#### Directions:
a. Which CNN architectures does the malware detection text say were examined? List all of them.
b. In the malware detection text, retype the part starting at "According to some" and ending at "the evaluation process.".

#### Excerpt to read:
────────

The task of unknown malware detection was addressed by training state-of-the- art convolutional neural networks from scratch on the image dataset. The CNN architectures examined were: ResNet50V2, Xception, EfficientNetB2, and VGG-19. These CNN architectures were modified for the task by slicing out their last fully connected layers and replacing them with a global average pooling layer, followed by a prediction layer. The prediction layer's activation function was set to sigmoid for binary classification and softmax in the case of multiclass classification. To enable the CNNs to learn useful representations, the best set of hyperparameters was searched by tuning and optimizing each architecture separately, using the cross-entropy or categorical crossentropy loss functions, depending on the classification type. Also, approximating a function from sparse images is challenging, and a classical way to solve it is to use the regularization theory. Therefore, in most networks, regularization techniques were also applied such as L2 regularization and dropout to prevent overfitting. The hyperparameter configurations used are presented in Table 1 in the appendix.
According to some embodiments, Deep-Hook's snapshotting module is utilized in order to acquire volatile memory dumps from the virtual machine. After validating thousands of benign and malicious applications, 56 valid applications were selected from each class to produce a representative, heterogeneous, and balanced sample of 112 benign and malicious applications. These applications were executed on each virtual server and captured 100 volatile memory dumps at an interval of 10 seconds between each dump using the snapshotting module. As a result, a dataset including 11 ,200 images converted from the captured volatile memory dumps for each type of server: DNS and HTTP were
created, resulting in a total of 22,400 images used to train and validate the CNNs during the evaluation process.

────────

#### Raw data:
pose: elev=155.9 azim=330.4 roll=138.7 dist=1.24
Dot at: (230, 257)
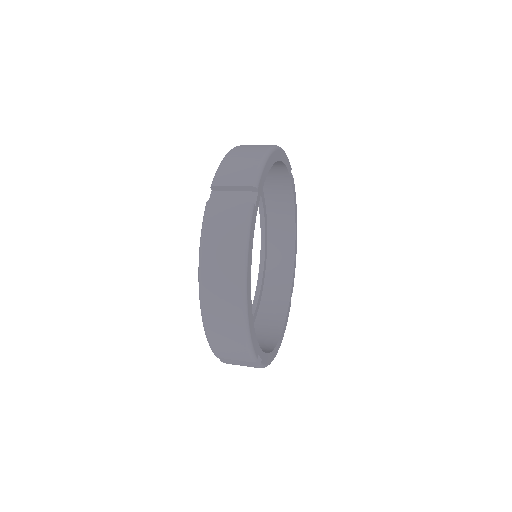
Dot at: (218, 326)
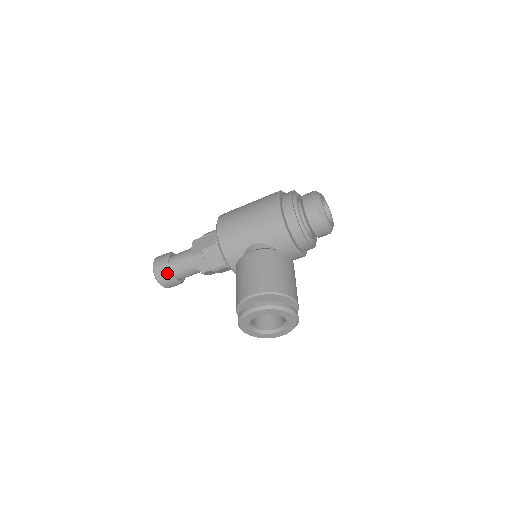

────────

#### Answers provided:
a. ResNet50V2, Xception, EfficientNetB2, and VGG-19.

b.
According to some embodiments, Deep-Hook's snapshotting module is utilized in order to acquire volatile memory dumps from the virtual machine. After validating thousands of benign and malicious applications, 56 valid applications were selected from each class to produce a representative, heterogeneous, and balanced sample of 112 benign and malicious applications. These applications were executed on each virtual server and captured 100 volatile memory dumps at an interval of 10 seconds between each dump using the snapshotting module. As a result, a dataset including 11 ,200 images converted from the captured volatile memory dumps for each type of server: DNS and HTTP were
created, resulting in a total of 22,400 images used to train and validate the CNNs during the evaluation process.